_WHAT YOU WILL DO_
When you reproduce the entries below, keep each one exact and drop any pictures.

_THE INPUT_
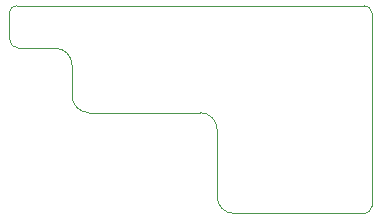
<source format=gbp>
G04 #@! TF.GenerationSoftware,KiCad,Pcbnew,5.0.1*
G04 #@! TF.CreationDate,2019-10-25T23:16:08+02:00*
G04 #@! TF.ProjectId,OtterPill-CAN,4F7474657250696C6C2D43414E2E6B69,rev?*
G04 #@! TF.SameCoordinates,Original*
G04 #@! TF.FileFunction,Paste,Bot*
G04 #@! TF.FilePolarity,Positive*
%FSLAX46Y46*%
G04 Gerber Fmt 4.6, Leading zero omitted, Abs format (unit mm)*
G04 Created by KiCad (PCBNEW 5.0.1) date Fri 25 Oct 2019 11:16:08 PM CEST*
%MOMM*%
%LPD*%
G01*
G04 APERTURE LIST*
%ADD10C,0.050000*%
G04 APERTURE END LIST*
D10*
X63200000Y-36790000D02*
G75*
G02X62590000Y-37400000I-610000J0D01*
G01*
X62590000Y-19800000D02*
G75*
G02X63200000Y-20410000I0J-610000D01*
G01*
X32530000Y-20410000D02*
G75*
G02X33140000Y-19800000I610000J0D01*
G01*
X33320000Y-23405246D02*
X36404426Y-23405246D01*
X32530000Y-22615246D02*
G75*
G03X33320000Y-23405246I790000J0D01*
G01*
X37834459Y-24835279D02*
G75*
G03X36404426Y-23405246I-1430033J0D01*
G01*
X37834459Y-27430000D02*
X37834459Y-24835279D01*
X50115574Y-35969966D02*
G75*
G03X51545608Y-37400000I1430034J0D01*
G01*
X37834459Y-27430000D02*
G75*
G03X39264493Y-28860034I1430034J0D01*
G01*
X48690000Y-28860000D02*
X39260000Y-28860000D01*
X50115574Y-30290034D02*
G75*
G03X48685540Y-28860000I-1430034J0D01*
G01*
X50115574Y-35964754D02*
X50115574Y-30294754D01*
X32530000Y-20410000D02*
X32530000Y-22615246D01*
X62590000Y-19800000D02*
X33140000Y-19800000D01*
X63200000Y-20400000D02*
X63200000Y-36790000D01*
X51540000Y-37400000D02*
X62600000Y-37400000D01*
M02*

</source>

_RESPONSE AREA_
<source format=gbp>
G04 #@! TF.GenerationSoftware,KiCad,Pcbnew,5.0.1*
G04 #@! TF.CreationDate,2019-10-25T23:16:08+02:00*
G04 #@! TF.ProjectId,OtterPill-CAN,4F7474657250696C6C2D43414E2E6B69,rev?*
G04 #@! TF.SameCoordinates,Original*
G04 #@! TF.FileFunction,Paste,Bot*
G04 #@! TF.FilePolarity,Positive*
%FSLAX46Y46*%
G04 Gerber Fmt 4.6, Leading zero omitted, Abs format (unit mm)*
G04 Created by KiCad (PCBNEW 5.0.1) date Fri 25 Oct 2019 11:16:08 PM CEST*
%MOMM*%
%LPD*%
G01*
G04 APERTURE LIST*
%ADD10C,0.050000*%
G04 APERTURE END LIST*
D10*
X63200000Y-36790000D02*
G75*
G02X62590000Y-37400000I-610000J0D01*
G01*
X62590000Y-19800000D02*
G75*
G02X63200000Y-20410000I0J-610000D01*
G01*
X32530000Y-20410000D02*
G75*
G02X33140000Y-19800000I610000J0D01*
G01*
X33320000Y-23405246D02*
X36404426Y-23405246D01*
X32530000Y-22615246D02*
G75*
G03X33320000Y-23405246I790000J0D01*
G01*
X37834459Y-24835279D02*
G75*
G03X36404426Y-23405246I-1430033J0D01*
G01*
X37834459Y-27430000D02*
X37834459Y-24835279D01*
X50115574Y-35969966D02*
G75*
G03X51545608Y-37400000I1430034J0D01*
G01*
X37834459Y-27430000D02*
G75*
G03X39264493Y-28860034I1430034J0D01*
G01*
X48690000Y-28860000D02*
X39260000Y-28860000D01*
X50115574Y-30290034D02*
G75*
G03X48685540Y-28860000I-1430034J0D01*
G01*
X50115574Y-35964754D02*
X50115574Y-30294754D01*
X32530000Y-20410000D02*
X32530000Y-22615246D01*
X62590000Y-19800000D02*
X33140000Y-19800000D01*
X63200000Y-20400000D02*
X63200000Y-36790000D01*
X51540000Y-37400000D02*
X62600000Y-37400000D01*
M02*

</source>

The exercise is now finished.